(PROVIDED INFORMATION begins)

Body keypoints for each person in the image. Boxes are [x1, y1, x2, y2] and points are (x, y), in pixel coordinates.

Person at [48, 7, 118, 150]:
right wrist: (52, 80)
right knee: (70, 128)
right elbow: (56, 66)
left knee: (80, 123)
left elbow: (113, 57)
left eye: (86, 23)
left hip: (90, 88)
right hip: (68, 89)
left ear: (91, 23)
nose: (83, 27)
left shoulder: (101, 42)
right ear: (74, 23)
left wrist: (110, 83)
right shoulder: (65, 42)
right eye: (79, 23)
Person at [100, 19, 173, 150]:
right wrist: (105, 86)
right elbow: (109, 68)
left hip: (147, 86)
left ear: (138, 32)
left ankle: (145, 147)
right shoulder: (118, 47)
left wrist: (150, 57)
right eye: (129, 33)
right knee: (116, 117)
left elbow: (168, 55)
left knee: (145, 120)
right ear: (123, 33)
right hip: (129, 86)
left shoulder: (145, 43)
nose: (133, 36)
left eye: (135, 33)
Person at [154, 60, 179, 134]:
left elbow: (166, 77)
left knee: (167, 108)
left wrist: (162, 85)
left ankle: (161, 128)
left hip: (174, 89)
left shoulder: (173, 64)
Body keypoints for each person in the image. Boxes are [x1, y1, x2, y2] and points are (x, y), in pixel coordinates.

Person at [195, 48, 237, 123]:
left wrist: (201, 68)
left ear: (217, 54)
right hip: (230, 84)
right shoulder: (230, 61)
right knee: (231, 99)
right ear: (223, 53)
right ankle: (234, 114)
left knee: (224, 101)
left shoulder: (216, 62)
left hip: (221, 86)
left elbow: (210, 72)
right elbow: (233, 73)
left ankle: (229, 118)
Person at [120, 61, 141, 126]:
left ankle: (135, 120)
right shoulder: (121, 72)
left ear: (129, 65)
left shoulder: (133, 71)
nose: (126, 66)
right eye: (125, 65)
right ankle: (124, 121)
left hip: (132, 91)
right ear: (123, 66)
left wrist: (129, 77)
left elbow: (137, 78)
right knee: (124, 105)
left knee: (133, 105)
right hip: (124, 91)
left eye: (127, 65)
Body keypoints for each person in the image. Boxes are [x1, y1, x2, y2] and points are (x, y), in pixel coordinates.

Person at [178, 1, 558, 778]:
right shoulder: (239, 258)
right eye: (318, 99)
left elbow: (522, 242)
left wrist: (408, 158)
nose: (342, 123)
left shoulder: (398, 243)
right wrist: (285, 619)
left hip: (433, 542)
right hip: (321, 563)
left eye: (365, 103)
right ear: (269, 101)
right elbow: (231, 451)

(PROVIDED INFORMATION ends)
(PROVIDED INFORMATION begins)

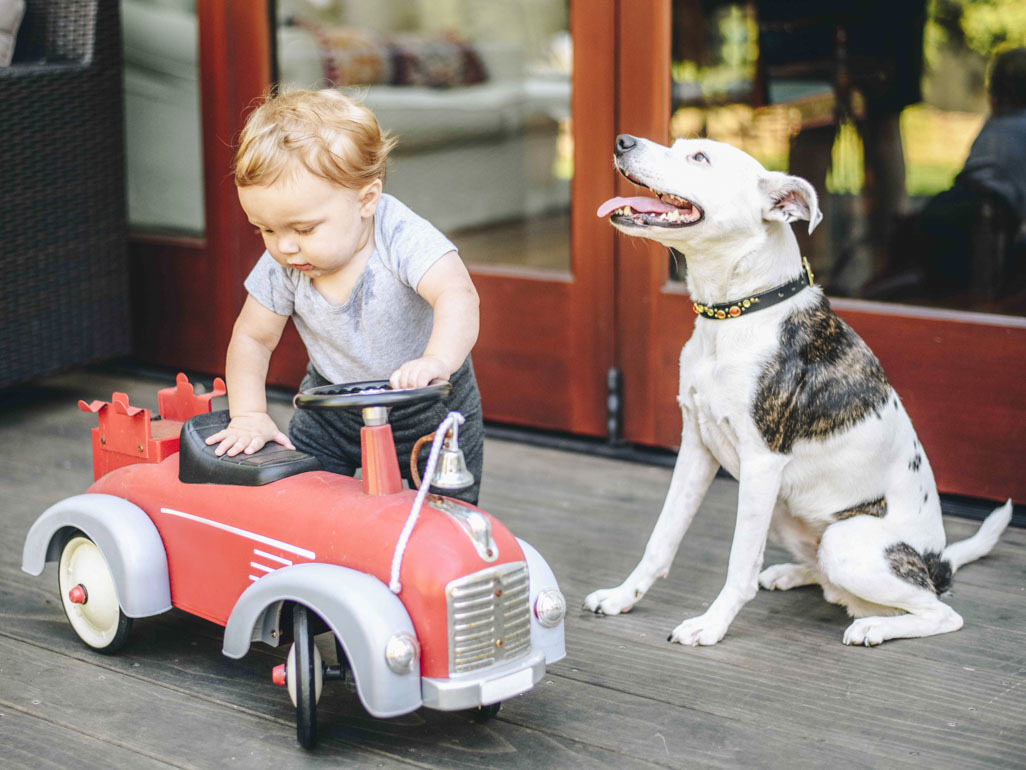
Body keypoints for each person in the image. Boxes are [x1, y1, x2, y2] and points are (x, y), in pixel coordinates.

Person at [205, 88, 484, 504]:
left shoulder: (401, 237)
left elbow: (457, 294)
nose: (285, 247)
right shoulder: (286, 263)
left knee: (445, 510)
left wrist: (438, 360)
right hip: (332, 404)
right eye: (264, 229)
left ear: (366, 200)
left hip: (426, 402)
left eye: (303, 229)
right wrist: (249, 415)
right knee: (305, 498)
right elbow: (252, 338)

(PROVIDED INFORMATION ends)
(PROVIDED INFORMATION begins)

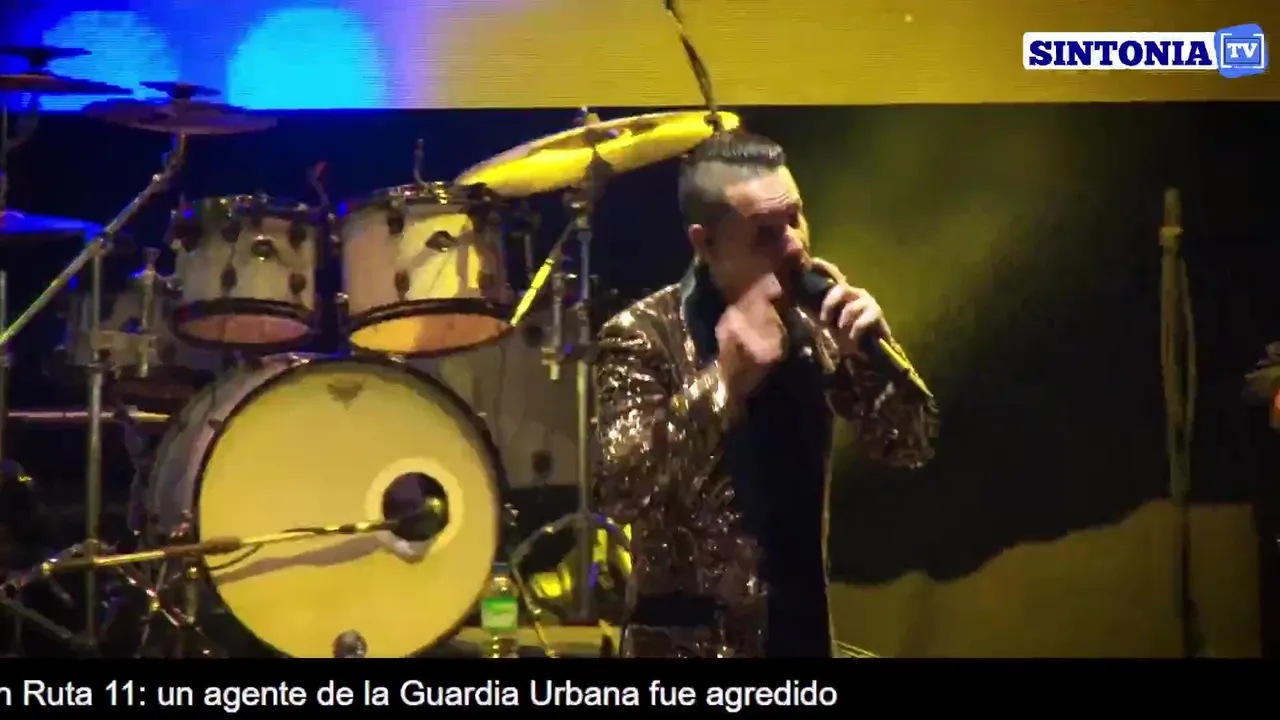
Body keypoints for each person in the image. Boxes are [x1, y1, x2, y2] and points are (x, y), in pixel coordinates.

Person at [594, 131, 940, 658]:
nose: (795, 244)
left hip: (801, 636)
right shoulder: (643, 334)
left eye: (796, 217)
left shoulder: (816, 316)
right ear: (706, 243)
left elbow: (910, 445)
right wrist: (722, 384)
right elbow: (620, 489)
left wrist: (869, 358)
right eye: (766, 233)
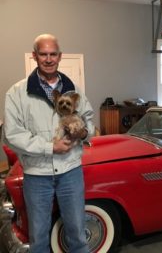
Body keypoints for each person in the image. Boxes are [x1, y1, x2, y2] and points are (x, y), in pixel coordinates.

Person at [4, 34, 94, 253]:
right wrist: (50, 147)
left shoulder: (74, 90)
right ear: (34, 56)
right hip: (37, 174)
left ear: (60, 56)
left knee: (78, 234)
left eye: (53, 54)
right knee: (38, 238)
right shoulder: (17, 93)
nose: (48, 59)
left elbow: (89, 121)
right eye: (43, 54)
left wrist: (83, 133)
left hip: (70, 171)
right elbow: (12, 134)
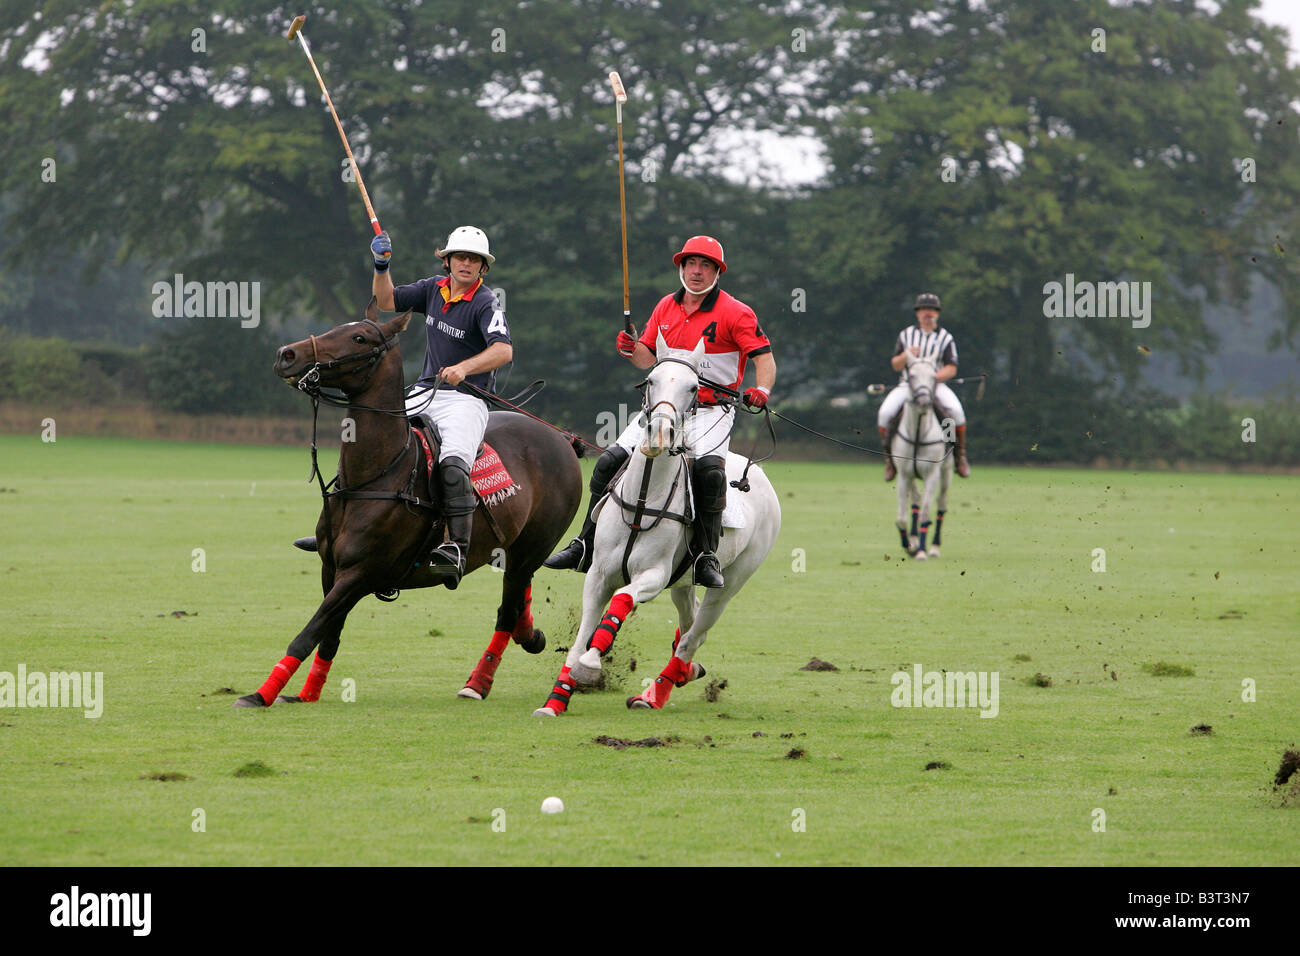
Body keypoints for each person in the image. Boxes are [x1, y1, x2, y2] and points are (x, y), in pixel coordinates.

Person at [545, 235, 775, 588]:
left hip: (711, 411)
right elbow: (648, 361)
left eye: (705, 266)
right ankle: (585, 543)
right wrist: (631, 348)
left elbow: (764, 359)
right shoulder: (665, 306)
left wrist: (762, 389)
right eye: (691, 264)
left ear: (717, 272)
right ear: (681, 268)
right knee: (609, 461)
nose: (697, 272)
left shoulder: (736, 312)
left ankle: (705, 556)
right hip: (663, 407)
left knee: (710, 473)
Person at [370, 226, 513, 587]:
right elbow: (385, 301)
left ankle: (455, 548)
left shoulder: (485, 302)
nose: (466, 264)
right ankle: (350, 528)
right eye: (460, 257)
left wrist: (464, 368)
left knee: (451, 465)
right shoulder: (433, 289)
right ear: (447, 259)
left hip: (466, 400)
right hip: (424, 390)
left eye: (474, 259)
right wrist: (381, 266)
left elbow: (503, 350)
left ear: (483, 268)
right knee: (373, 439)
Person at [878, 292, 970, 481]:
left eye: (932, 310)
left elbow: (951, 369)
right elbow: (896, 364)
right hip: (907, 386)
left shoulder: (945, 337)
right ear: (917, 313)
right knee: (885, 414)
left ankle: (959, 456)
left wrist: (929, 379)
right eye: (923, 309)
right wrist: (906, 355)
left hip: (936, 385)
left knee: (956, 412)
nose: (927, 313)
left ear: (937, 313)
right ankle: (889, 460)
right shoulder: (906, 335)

(PROVIDED INFORMATION ends)

### [EXERCISE DIRECTIONS]
Scan the material above for the string "nose" and copy every line that has it.

### [EXERCISE OUTPUT]
nose: (83, 27)
nose: (133, 36)
nose: (126, 66)
nose: (342, 123)
nose: (285, 247)
nose: (795, 244)
nose: (48, 59)
nose: (697, 272)
nose: (466, 264)
nose: (927, 313)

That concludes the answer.